239 des 342 (~70%) ENI marines répertoriées dans les eaux côtières de la France métropolitaine, sont trouvées en Méditerranée (Massé et al. 2023). Parmi celles-ci, 107 sont exclusivement présentes en Méditerranée. Véritable hotspot du changement climatique, la Méditerranée occidentale connait également l’arrivée de nombreuses espèces d’origine lessepsienne (Zenetos et al., 2022). La propagation des ENI et des EEE et leur établissement sur la côte (en particulier au niveau des ports et des nombreux substrats durs et artificiels), y est aussi favorisée par la navigation de plaisance, très développée. Véritable laboratoire à ciel ouvert, les ports abritent donc des communautés originales, souvent métissées entre des taxons qui n’auraient pas pu se rencontrer naturellement (Touchard et al., 2022).
Si l’écologie des invasions a fait des progrès considérables concernant les voies et processus d’introduction des ENI, peu d’études ont cherché à prévoir où et quand ces espèces pourraient affecter les communautés autochtones dans les régions d’introduction. Ceci s’explique par des manques de connaissances concernant (1) le rôle des traits biologiques des espèces dans leur capacité à envahir une communauté résidente et à se propager, mais aussi dans la capacité des communautés autochtones à résister à l’invasion, (2) le rôle du contexte environnemental sur la capacité d’une ENI à établir une population, (3) les impacts des ENI sur les communautés autochtones, et (4) la dynamique d’invasion des ENI.
Ces lacunes s’intègrent dans le contexte du changement climatique qui affecte différemment les espèces autochtones (e.g. changement d’aire de distribution, de phénologie) et les ENI. Par exemple, les ENI ont une meilleure capacité d’acclimatation et/ou d’adaptation que les espèces autochtones dans un contexte où le climat évolue rapidement (ex.Occhipinti-Ambrogi, 2007). Il apparaît donc primordial de déterminer quelles ENI profiteront le plus du changement climatique, notamment dans les régions où elles menacent déjà les communautés autochtones, afin d’anticiper un accroissement possible de leur aire de distribution.
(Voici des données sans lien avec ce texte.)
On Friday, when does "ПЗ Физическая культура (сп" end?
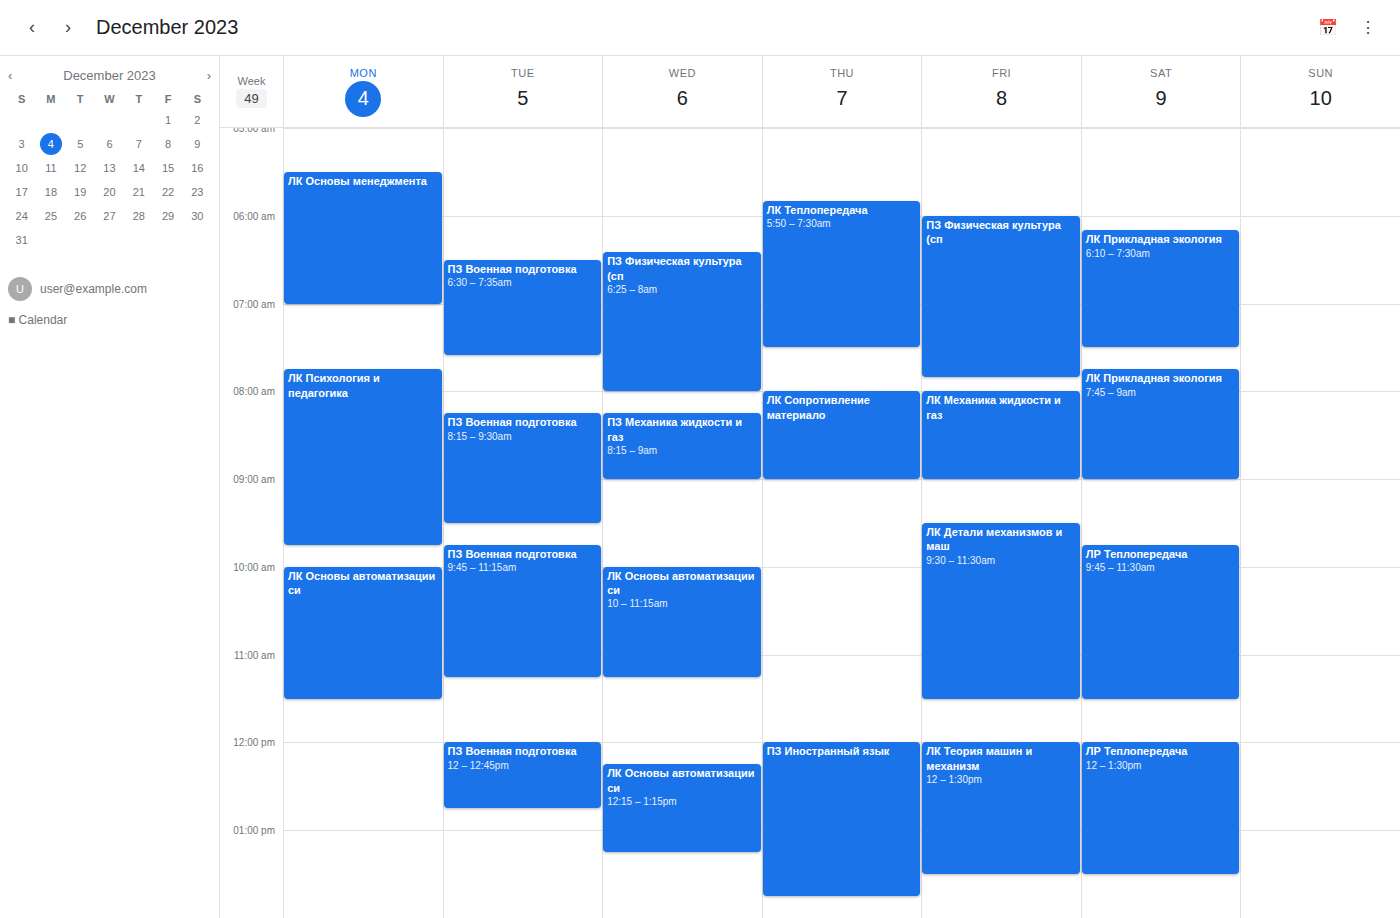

C’est en comparant les traits de vie des communautés de faune sessile des substrats durs, naturels et artificiels, que le projet DENIM, démarré en décembre 2024 et pour une durée de 2 ans, permettra de déterminer la distance fonctionnelle entre les ENI et leurs milieux (Su et al., 2023). L’approche de modélisation proposée dans le projet vise à étudier la dynamique d’expansion des EEE, et prédire les zones les plus propices à l’établissement d’EEE le long de la façade Méditerranéenne, actuellement et dans le futur.
Objectifs
Le projet DENIM a pour but principal de combler les lacunes de connaissance autour de la prédiction du caractère envahissant des ENI chez les invertébrés marins formant les biosalissures (« biofouling »), dans un contexte de changement climatique. DENIM vise à mieux comprendre quels sont les facteurs biotiques et abiotiques qui influencent l’établissement et la propagation des ENI afin d’établir des cartes prédictives de la distribution actuelle et future des ENI sous différents scénarii.
Méthodes
Ce projet propose de valoriser et d’exploiter différentes bases de données au travers de l’utilisation d’outils de modélisation pour prédire les réponses des EEE et des communautés autochtones au changement climatique dans le milieu marin côtier.
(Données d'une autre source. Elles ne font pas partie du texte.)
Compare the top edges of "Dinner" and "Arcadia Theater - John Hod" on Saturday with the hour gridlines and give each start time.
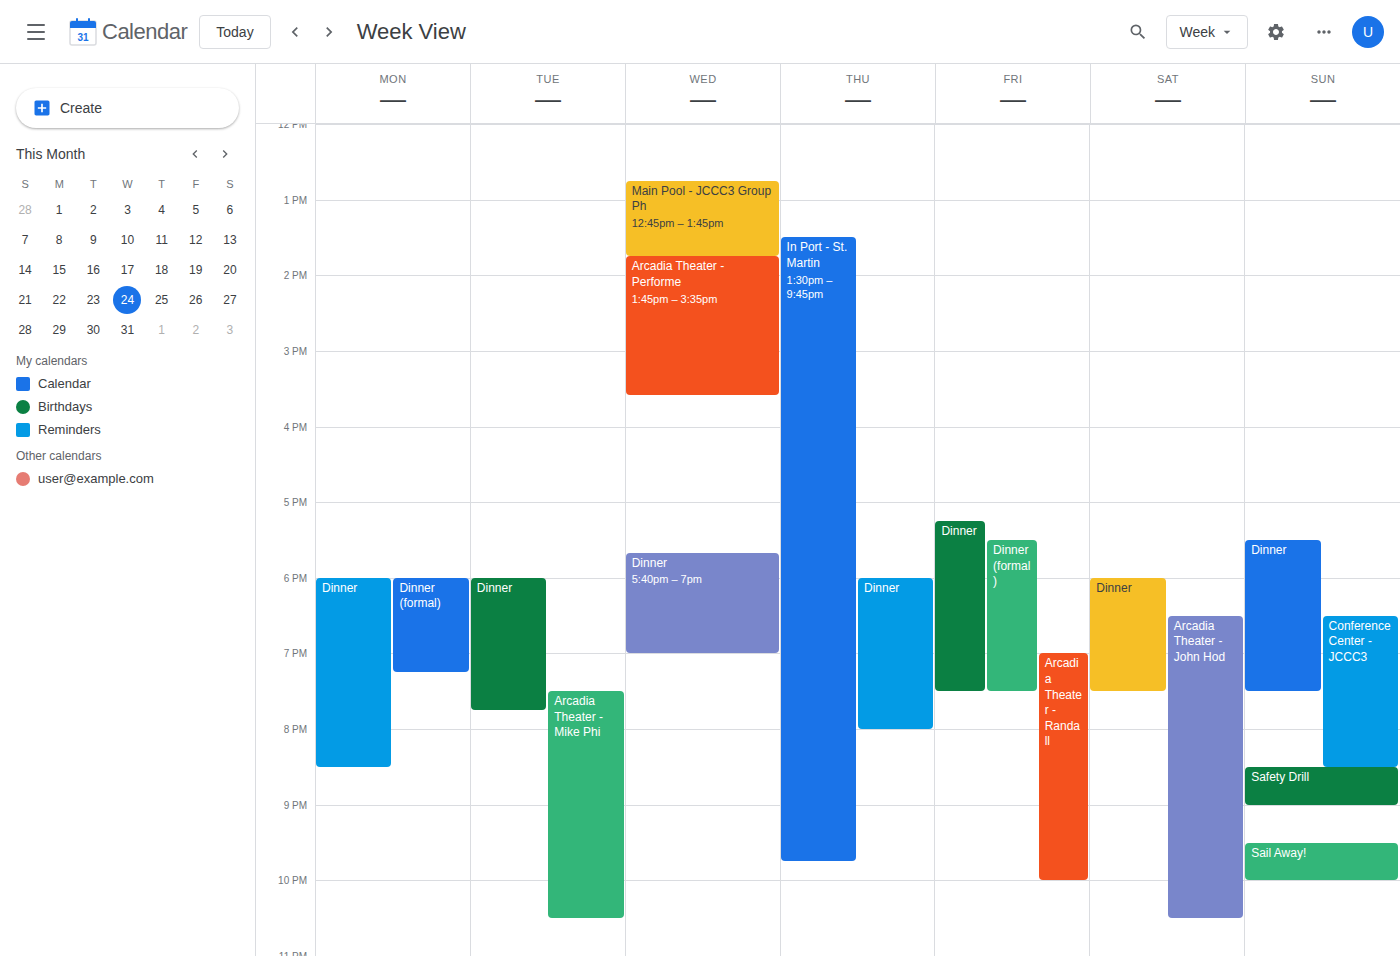
"Dinner": 6:00 PM, exactly on the 6 PM line. "Arcadia Theater - John Hod": 6:30 PM, halfway between the 6 PM and 7 PM lines.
Pour cela, le projet sera décliné selon trois axes ayant pour but de (i) prédire les zones à fort potentiel d’invasion, actuellement et dans le futur, et (ii) quantifier l’effet relatif des facteurs abiotiques (ex : température, distance aux marges de niche) et biotiques (ex : richesse spécifique locale, distinction fonctionnelle entre espèces autochtones et ENI, c’est à dire la naïveté écologique) sur la probabilité d’établissement des ENI.
Résultats attendus
Le projet vise :
- La production de deux bases de données, publiques et standardisées, l’une comportant des données de traits biologiques et l’autre comportant des données d’occurrence géospatialisées d’ENI marines et de communautés natives présentes sur un sous-ensemble de substrats durs, naturels et artificiels, le long de la façade Méditerranéenne.
- Le développement d’un modèle prédictif de distribution d’espèces centré sur les ENI d’invertébrés marins formant les biosalissures, qui inclura les composantes biotiques et abiotiques de communautés locales.
- L’évaluation de l’impact potentiel des ENI sur les communautés autochtones, en considérant le changement climatique.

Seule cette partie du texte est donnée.